La covid-19 a induit des modifications législatives notamment en droit du Travail et, plus particulièrement, à la prise de congés payés et RTT.
Quelles sont les règles en la matière pendant cette période de confinement ? Que peut vous imposer votre employeur et à quelles conditions ?
Revue synthétique des dispositions contenues dans l’ordonnance n° 2020-323 du 25 mars 2020.
Article vérifié par l’auteur en septembre 2023.

-

J’ai posé mes congés pendant la période de confinement, puis-je les déplacer ?

L’ordonnance n’évoque pas cette question.

En revanche, en vertu de l’article L 3141-16 du Code du Travail, il n’y a aucun droit pour le salarié.

Pour modifier la date des congés, il faudra nécessairement conclure un accord bilatéral avec l’employeur.

A ce jour, je n’ai posé aucun jour de congé : à quelles conditions mon employeur peut-il tout de même me contraindre à les prendre ?

L’article 1 de l’ordonnance du 25 mars 2020 dispose qu’un « accord d’entreprise, ou, à défaut, un accord de branche peut déterminer les conditions dans lesquelles l’employeur est autorisé, dans la limite de six jours de congés et sous réserve de respecter un délai de prévenance qui ne peut être réduit à moins d’un jour franc, à décider de la prise de jours de congés payés acquis par un salarié, y compris avant l’ouverture de la période au cours de laquelle ils ont normalement vocation à être pris, ou à modifier unilatéralement les dates de prise de congés payés ».

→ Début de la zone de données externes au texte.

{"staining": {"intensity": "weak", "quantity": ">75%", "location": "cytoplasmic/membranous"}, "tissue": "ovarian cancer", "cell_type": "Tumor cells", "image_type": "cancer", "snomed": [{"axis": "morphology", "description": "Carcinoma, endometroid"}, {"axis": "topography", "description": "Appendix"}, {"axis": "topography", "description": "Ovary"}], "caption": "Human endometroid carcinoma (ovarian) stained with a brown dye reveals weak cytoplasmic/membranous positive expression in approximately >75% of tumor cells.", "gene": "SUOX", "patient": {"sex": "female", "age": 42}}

Ainsi, plusieurs conditions doivent être cumulativement remplies pour que l’employeur puisse contraindre son salarié à puiser dans son solde de congés restant alors même qu’il n’en avait posé aucun :
- la signature préalable d’un accord d’entreprise (dans les TPE de moins de 11 salariés, l’accord est acquis dès ratification par au moins deux-tiers des salariés) ou, à défaut, d’un accord de branche ;
- une limite fixée à six jours de congés ;
- un jour franc (c’est-à-dire un jour plein en excluant le jour de la signature, soit le surlendemain si c’est un jour ouvrable) entre la date de signature de l’accord et le moment de la prise de congé.

A noter que la période de congés imposée ou modifiée ne peut s’étendre au-delà du 31 décembre 2020.

Je n’ai pas posé de jour et nous n’avons signé aucun accord : mon employeur peut-il tout de même me contraindre à ponctionner dans mes congés restants ?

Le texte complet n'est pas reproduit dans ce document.